Segundo o Programa Nacional de Imunizações, o país segue como área livre da doença, certificado, reconquistado em 2024, mas mantém vigilância constante para evitar a reintrodução do vírus. Em 2026, o primeiro caso foi confirmado em um bebê de seis meses na cidade de São Paulo, após viagem à Bolívia, onde há surto ativo.
Em 2025, as Américas registraram 14.891 casos e 29 mortes por sarampo. Já neste ano, até o início de março, foram mais de 7 mil infecções confirmadas. No Brasil, foram 38 casos no ano passado, sem registro de transmissão sustentada.
Para conter o risco, o Ministério da Saúde intensificou campanhas de vacinação, especialmente em áreas de fronteira, além de reforçar o monitoramento de casos suspeitos. A principal estratégia é o chamado “bloqueio vacinal”, que consiste na imunização de pessoas que tiveram contato com possíveis infectados.
O esquema vacinal contra o sarampo prevê duas doses: a primeira aos 12 meses e a segunda aos 15 meses. No entanto, a cobertura ainda preocupa — enquanto 92,5% dos bebês receberam a primeira dose em 2025, apenas 77,9% completaram o ciclo no tempo recomendado.

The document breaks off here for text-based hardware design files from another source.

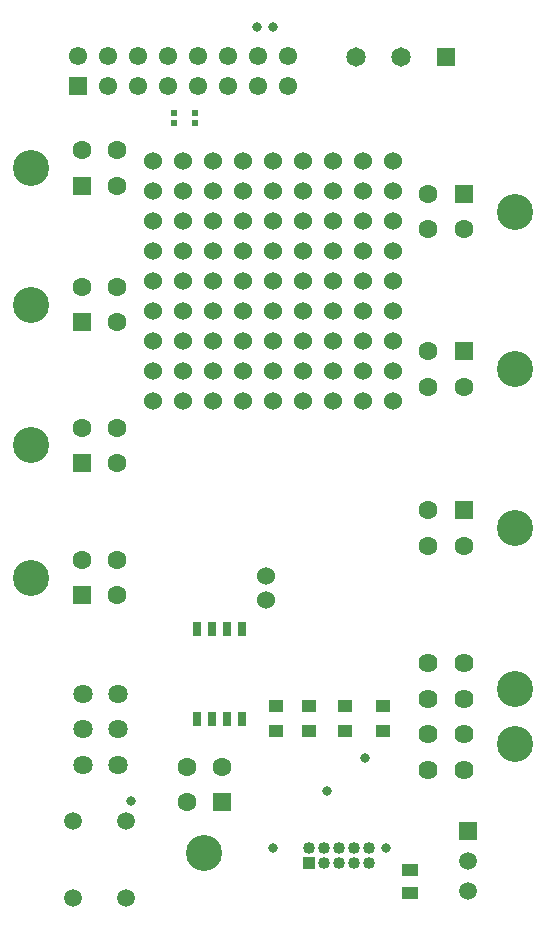
<source format=gbr>
%TF.GenerationSoftware,Altium Limited,Altium Designer,20.1.14 (287)*%
G04 Layer_Color=255*
%FSLAX25Y25*%
%MOIN*%
%TF.SameCoordinates,EAB65FBB-9CC0-4E70-8F82-B449C0BBF2B7*%
%TF.FilePolarity,Positive*%
%TF.FileFunction,Pads,Top*%
%TF.Part,Single*%
G01*
G75*
%TA.AperFunction,SMDPad,CuDef*%
%ADD10R,0.05512X0.04134*%
%ADD11C,0.03200*%
%ADD12R,0.02992X0.05000*%
%ADD13R,0.04724X0.04331*%
G04:AMPARAMS|DCode=14|XSize=21.65mil|YSize=19.68mil|CornerRadius=2.46mil|HoleSize=0mil|Usage=FLASHONLY|Rotation=0.000|XOffset=0mil|YOffset=0mil|HoleType=Round|Shape=RoundedRectangle|*
%AMROUNDEDRECTD14*
21,1,0.02165,0.01476,0,0,0.0*
21,1,0.01673,0.01968,0,0,0.0*
1,1,0.00492,0.00837,-0.00738*
1,1,0.00492,-0.00837,-0.00738*
1,1,0.00492,-0.00837,0.00738*
1,1,0.00492,0.00837,0.00738*
%
%ADD14ROUNDEDRECTD14*%
%TA.AperFunction,ComponentPad*%
%ADD16C,0.06102*%
%ADD17R,0.06102X0.06102*%
%ADD18C,0.06000*%
%ADD19C,0.12008*%
%ADD20C,0.06319*%
%ADD21R,0.06319X0.06319*%
%ADD22C,0.06378*%
%ADD23C,0.05898*%
%ADD24R,0.04000X0.04000*%
%ADD25C,0.04000*%
%ADD26R,0.06319X0.06319*%
%ADD27R,0.06496X0.06496*%
%ADD28C,0.06496*%
%ADD29C,0.06417*%
%ADD30R,0.05906X0.05906*%
%ADD31C,0.05906*%
D10*
X145500Y6020D02*
D03*
Y13500D02*
D03*
D11*
X100000Y294500D02*
D03*
X52500Y36500D02*
D03*
X94500Y294500D02*
D03*
X100000Y21000D02*
D03*
X137500D02*
D03*
X130500Y51000D02*
D03*
X118000Y40000D02*
D03*
D12*
X74500Y94000D02*
D03*
X79500D02*
D03*
X84500D02*
D03*
X89500D02*
D03*
Y64000D02*
D03*
X84500D02*
D03*
X79500D02*
D03*
X74500D02*
D03*
D13*
X101000Y60000D02*
D03*
Y68268D02*
D03*
X136500Y60000D02*
D03*
Y68268D02*
D03*
X112000Y60000D02*
D03*
Y68268D02*
D03*
X124000Y60000D02*
D03*
Y68268D02*
D03*
D14*
X67000Y262500D02*
D03*
Y266043D02*
D03*
X74000Y262500D02*
D03*
Y266043D02*
D03*
D16*
X105000Y285000D02*
D03*
X95000D02*
D03*
X85000D02*
D03*
X75000D02*
D03*
X65000D02*
D03*
X55000D02*
D03*
X45000D02*
D03*
X35000D02*
D03*
X105000Y275000D02*
D03*
X95000D02*
D03*
X85000D02*
D03*
X75000D02*
D03*
X65000D02*
D03*
X55000D02*
D03*
X45000D02*
D03*
D17*
X35000D02*
D03*
D18*
X130000Y250000D02*
D03*
X120000D02*
D03*
X110000D02*
D03*
X60000Y190000D02*
D03*
Y170000D02*
D03*
Y180000D02*
D03*
X97500Y103500D02*
D03*
Y111500D02*
D03*
X140000Y190000D02*
D03*
Y180000D02*
D03*
Y170000D02*
D03*
Y200000D02*
D03*
Y230000D02*
D03*
X120000Y170000D02*
D03*
X130000D02*
D03*
X140000Y210000D02*
D03*
Y220000D02*
D03*
X110000Y170000D02*
D03*
X100000D02*
D03*
X90000D02*
D03*
X80000D02*
D03*
X70000D02*
D03*
X60000Y210000D02*
D03*
X100000Y250000D02*
D03*
X90000D02*
D03*
X80000D02*
D03*
X130000Y240000D02*
D03*
X120000D02*
D03*
X110000D02*
D03*
X100000D02*
D03*
X90000D02*
D03*
X80000D02*
D03*
X110000Y230000D02*
D03*
X100000D02*
D03*
X90000D02*
D03*
X80000D02*
D03*
X70000D02*
D03*
X60000Y220000D02*
D03*
X70000Y190000D02*
D03*
X80000Y220000D02*
D03*
X70000D02*
D03*
X140000Y250000D02*
D03*
X90000Y190000D02*
D03*
X80000Y180000D02*
D03*
X120000Y230000D02*
D03*
X130000D02*
D03*
X140000Y240000D02*
D03*
X90000Y180000D02*
D03*
X70000Y210000D02*
D03*
X130000Y220000D02*
D03*
X120000D02*
D03*
X110000D02*
D03*
X100000D02*
D03*
X90000D02*
D03*
X130000Y210000D02*
D03*
X120000D02*
D03*
X110000D02*
D03*
X100000D02*
D03*
X90000D02*
D03*
X80000D02*
D03*
X120000Y200000D02*
D03*
X110000D02*
D03*
X100000D02*
D03*
X90000D02*
D03*
X80000D02*
D03*
X70000D02*
D03*
Y250000D02*
D03*
X100000Y190000D02*
D03*
X70000Y180000D02*
D03*
X130000D02*
D03*
X120000D02*
D03*
X110000D02*
D03*
X100000D02*
D03*
X70000Y240000D02*
D03*
X80000Y190000D02*
D03*
X60000Y200000D02*
D03*
X130000D02*
D03*
X60000Y230000D02*
D03*
X110000Y190000D02*
D03*
X130000D02*
D03*
X120000D02*
D03*
X60000Y240000D02*
D03*
Y250000D02*
D03*
D19*
X19193Y155095D02*
D03*
X180500Y74004D02*
D03*
Y55500D02*
D03*
Y233000D02*
D03*
Y180500D02*
D03*
Y127500D02*
D03*
X19193Y111000D02*
D03*
Y202000D02*
D03*
Y247500D02*
D03*
X77000Y19193D02*
D03*
D20*
X48012Y161000D02*
D03*
Y149189D02*
D03*
X36201Y161000D02*
D03*
X151681Y227095D02*
D03*
Y238906D02*
D03*
X163492Y227095D02*
D03*
X151681Y174594D02*
D03*
Y186406D02*
D03*
X163492Y174594D02*
D03*
X151681Y121595D02*
D03*
Y133405D02*
D03*
X163492Y121595D02*
D03*
X48012Y116905D02*
D03*
Y105095D02*
D03*
X36201Y116905D02*
D03*
X48012Y207906D02*
D03*
Y196095D02*
D03*
X36201Y207906D02*
D03*
X48012Y253405D02*
D03*
Y241595D02*
D03*
X36201Y253405D02*
D03*
X71095Y48012D02*
D03*
X82906D02*
D03*
X71095Y36201D02*
D03*
D21*
X36201Y149189D02*
D03*
X163492Y238906D02*
D03*
Y186406D02*
D03*
Y133405D02*
D03*
X36201Y105095D02*
D03*
Y196095D02*
D03*
Y241595D02*
D03*
D22*
X151681Y47035D02*
D03*
Y58846D02*
D03*
Y70657D02*
D03*
Y82468D02*
D03*
X163492Y47035D02*
D03*
Y58846D02*
D03*
Y70657D02*
D03*
Y82468D02*
D03*
D23*
X33142Y4205D02*
D03*
Y29795D02*
D03*
X50858D02*
D03*
Y4205D02*
D03*
D24*
X112000Y16000D02*
D03*
D25*
Y21000D02*
D03*
X117000Y16000D02*
D03*
Y21000D02*
D03*
X122000Y16000D02*
D03*
Y21000D02*
D03*
X127000Y16000D02*
D03*
Y21000D02*
D03*
X132000Y16000D02*
D03*
Y21000D02*
D03*
D26*
X82906Y36201D02*
D03*
D27*
X157500Y284500D02*
D03*
D28*
X142500D02*
D03*
X127500D02*
D03*
D29*
X36508Y72311D02*
D03*
Y60500D02*
D03*
Y48689D02*
D03*
X48319D02*
D03*
Y60500D02*
D03*
Y72311D02*
D03*
D30*
X165000Y26500D02*
D03*
D31*
Y16500D02*
D03*
Y6500D02*
D03*
%TF.MD5,11aa0a61f7a86fe8f10407e857aa7c4c*%
M02*

</source>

Autoridades também demonstram preocupação com o aumento da circulação internacional de pessoas, especialmente diante de eventos que devem atrair turistas, o que pode facilitar a disseminação do vírus.
Especialistas reforçam que a vacinação continua sendo a principal forma de prevenção e alertam para a importância de manter a caderneta atualizada, principalmente entre crianças e pessoas sem comprovação de imunização.